Hospitality, malls business lift Emaar’s H1 profit by 15%
dubai — Emaar Properties recorded a growth in net profit by 15 per cent to Dh2.8 billion during the first half of 2017 compared to Dh2.5 billion during the same period last year.
Its H1 2017 revenues totalled Dh7.9 billion, an increase of eight per cent over H1 2016 revenue of Dh7.3 billion.
Recurring revenue from Emaar’s shopping malls and retail, hospitality and leisure, commercial leasing and entertainment businesses in H1 2017 is Dh3 billion, which represents 38 per cent of its total revenue.
Revenue from international development recorded a growth of 64 per cent in H1 2017 to Dh1.7 billion, compared to H1 2016 figures of Dh1 billion. This was underpinned by significant progress in projects achieved in key markets, including Egypt, Turkey, India and Saudi Arabia, among others. Emaar’s international development now contribute 22 per cent to the total group revenue, the developer said in a statement on Monday.
Emaar’s shares were down 0.6 per cent to Dh8.3 in a general negative market on Monday.
Q2 performance
In the second quarter of 2017, Emaar recorded a net profit of Dh1.5 billion, an increase of 14 per cent over Q2 2016 net profit of Dh1.3 billion.
Mohamed Alabbar, chairman of Emaar Properties, said the positive performance builds on Emaar’s ongoing focus on project delivery.
“As a year-round tourism and retail destination, and with a focus on infrastructure development, the UAE has evolved as a global business and leisure hub, and through our projects, we are contributing to the nation in driving sustained economic growth.”
Emaar distributed a cash dividend of 15 per cent of its share capital, equivalent to Dh1.1 billion.
Emaar has announced a plan to list its UAE real estate development business through up to 30 per cent share offering on the Dubai Financial Market. The funds raised through the sale of equity will be primarily distributed as dividends to shareholders.
H1 property sales
During the first six months of 2017, Emaar recorded property sales in Dubai worth Dh10.8 billion, 22 per cent higher than Dh8.9 billion during H1 2016. This growth was led by residential launches in Emaar’s projects, including Dubai Creek Harbour, Downtown Dubai, Dubai Hills Estate and Emaar South.
Emaar now has a backlog of Dh49.5 billion, including a backlog of over Dh40 billion in Dubai, to be recognised in the next few years. Emaar Malls, the shopping malls and retail business majority owned by Emaar Properties, reported H1 2017 net profit of Dh1 billion, three per cent higher than H1 2016 net profit of Dh987 million. Emaar Malls’ revenue in H1 2017 is Dh1.6 billion, similar to H1 2016 revenue of Dh1.6 billion.

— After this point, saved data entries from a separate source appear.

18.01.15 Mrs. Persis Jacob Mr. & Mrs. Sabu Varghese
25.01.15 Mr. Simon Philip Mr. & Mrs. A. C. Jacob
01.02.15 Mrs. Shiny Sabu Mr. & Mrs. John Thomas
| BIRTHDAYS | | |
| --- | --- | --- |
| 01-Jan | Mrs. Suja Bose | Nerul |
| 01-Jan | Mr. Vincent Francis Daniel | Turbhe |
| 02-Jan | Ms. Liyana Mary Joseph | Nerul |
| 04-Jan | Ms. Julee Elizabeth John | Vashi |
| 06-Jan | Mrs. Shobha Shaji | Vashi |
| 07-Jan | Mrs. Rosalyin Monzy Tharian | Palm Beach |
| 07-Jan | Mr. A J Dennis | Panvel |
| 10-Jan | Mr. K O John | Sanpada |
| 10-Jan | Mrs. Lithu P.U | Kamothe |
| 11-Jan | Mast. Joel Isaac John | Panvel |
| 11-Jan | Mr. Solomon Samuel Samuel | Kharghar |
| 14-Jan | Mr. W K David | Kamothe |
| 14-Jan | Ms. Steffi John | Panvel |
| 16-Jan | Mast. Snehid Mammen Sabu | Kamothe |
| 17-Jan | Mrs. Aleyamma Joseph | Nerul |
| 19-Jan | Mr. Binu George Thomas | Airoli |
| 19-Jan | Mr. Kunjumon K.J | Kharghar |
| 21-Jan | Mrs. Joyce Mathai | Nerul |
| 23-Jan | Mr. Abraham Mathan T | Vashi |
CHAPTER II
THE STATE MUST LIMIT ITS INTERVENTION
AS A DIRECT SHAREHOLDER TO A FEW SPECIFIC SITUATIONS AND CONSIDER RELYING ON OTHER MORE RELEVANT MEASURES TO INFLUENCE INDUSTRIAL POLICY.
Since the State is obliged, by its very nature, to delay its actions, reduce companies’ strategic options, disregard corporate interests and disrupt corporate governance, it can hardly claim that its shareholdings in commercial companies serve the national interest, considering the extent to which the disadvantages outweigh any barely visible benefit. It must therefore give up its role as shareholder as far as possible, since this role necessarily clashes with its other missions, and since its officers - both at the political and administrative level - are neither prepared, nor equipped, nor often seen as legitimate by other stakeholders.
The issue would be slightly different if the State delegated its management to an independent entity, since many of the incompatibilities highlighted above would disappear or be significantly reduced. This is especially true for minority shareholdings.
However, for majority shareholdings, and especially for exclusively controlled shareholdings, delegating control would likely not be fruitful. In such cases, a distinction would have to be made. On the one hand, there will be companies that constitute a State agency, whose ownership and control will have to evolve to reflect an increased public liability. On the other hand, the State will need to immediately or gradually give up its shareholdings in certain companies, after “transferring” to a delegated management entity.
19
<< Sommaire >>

The hospitality and leisure, commercial leasing and entertainment businesses of Emaar recorded H1 2017 revenue of Dh1.4 billion, seven per cent higher than the H1 2016 revenue of Dh1.3 billion.
In the first half of 2017, it opened three properties — Address Boulevard in Downtown Dubai, Rove Healthcare City and Rove Trade Centre. Occupancy levels at Address Hotel + Resorts were 82 per cent, higher than the industry average. The hospitality business has also expanded its geographic footprint with management agreements to operate hotels in Saudi Arabia, Bahrain, Egypt and Turkey. The group has 27 upcoming projects in the UAE and international markets.